Early in 2010, WAVO/WTIX added two sports talk programs. Bryce Johnson began hosting "Sports Yapp" at 9 A.M. weekdays in February. On April 5 the show began airing an hour earlier. Also, on April 3, Chris Pardo, who moved to York County, South Carolina in 2008, began hosting "New York City Sports Talk", two hours long starting at noon on both Saturday and Sunday. Pardo, the son of announcer Don Pardo, said that WFNZ rarely offered news about New York sports. He found that others from New York wished there was more coverage of their teams. Pardo publicized the show on web sites and by handing out information to people wearing team apparel. Pardo has since come to realize he is no longer in New York. On July 4, 2010, WAVO/WTIX added "Crank and Case", an automobile advice program similar to Car Talk, hosted by mechanics Chuck Sperry and Stick Case Roneis. WTIX continued to broadcast from the same antenna on U.S. 29 until November 2011. During part of that month, WTIX went off the air during a switch to a new tower expected to improve the station's signal. When WTIX came back March 4, 2012, it was called "Country Legends 1410 WTIX". The studios are located off Church Street in Concord. A local morning show began April 2, hosted by Mac McCoy, who once did traffic reports on WBT in Charlotte under the monicker of Jeff Pilot and as Magic 96.1's Sky King. the return to local programming in Concord proved unsuccessful, because in 2014, WTIX began simulcasting WHVN "Heaven Radio".

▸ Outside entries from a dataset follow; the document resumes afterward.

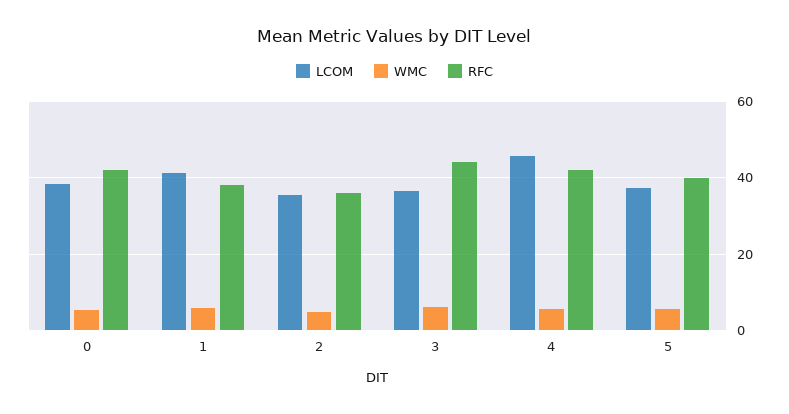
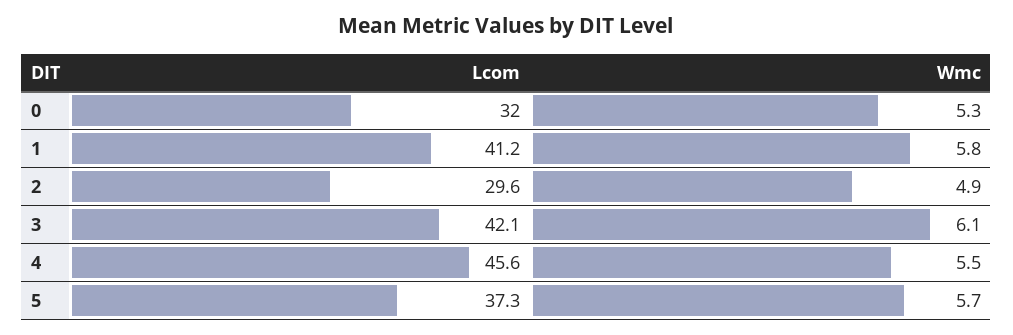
LCOM, 0: 38 -> 32
RFC, 0: 42 -> none
RFC, 1: 38 -> none
LCOM, 2: 36 -> 29.6
RFC, 2: 36 -> none
LCOM, 3: 36 -> 42.1
RFC, 3: 44 -> none
RFC, 4: 42 -> none
RFC, 5: 40 -> none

In December 2015, it was announced that Catawba College Foundation and 2B Productions would be buying WTIX. WTIX began simulcasting the oldies format of WSAT in Salisbury, with local news, sports and information for an area that will also include Concord and Kannapolis. 2B Productions changed its name to Rowan-Cabarrus Radio, and Catawba students will train for journalism and communications careers on its three stations. The purchase, at a price of $65,000, was consummated on January 11, 2016. In 2016, WTIX added a translator W252DI at 98.3 FM and the station was called "Memories 98.3".

The WEGO call sign returned to the station on October 10, 2018.

At the end of 2022, the Independent Tribune reported that the Educational Media Foundation had purchased W252DI to broadcast Air1. The future of WEGO was uncertain, but it was described as "dead on the air".

2B Productions surrendered WEGO's license to the Federal Communications Commission on December 21, 2023, and it was cancelled the same day.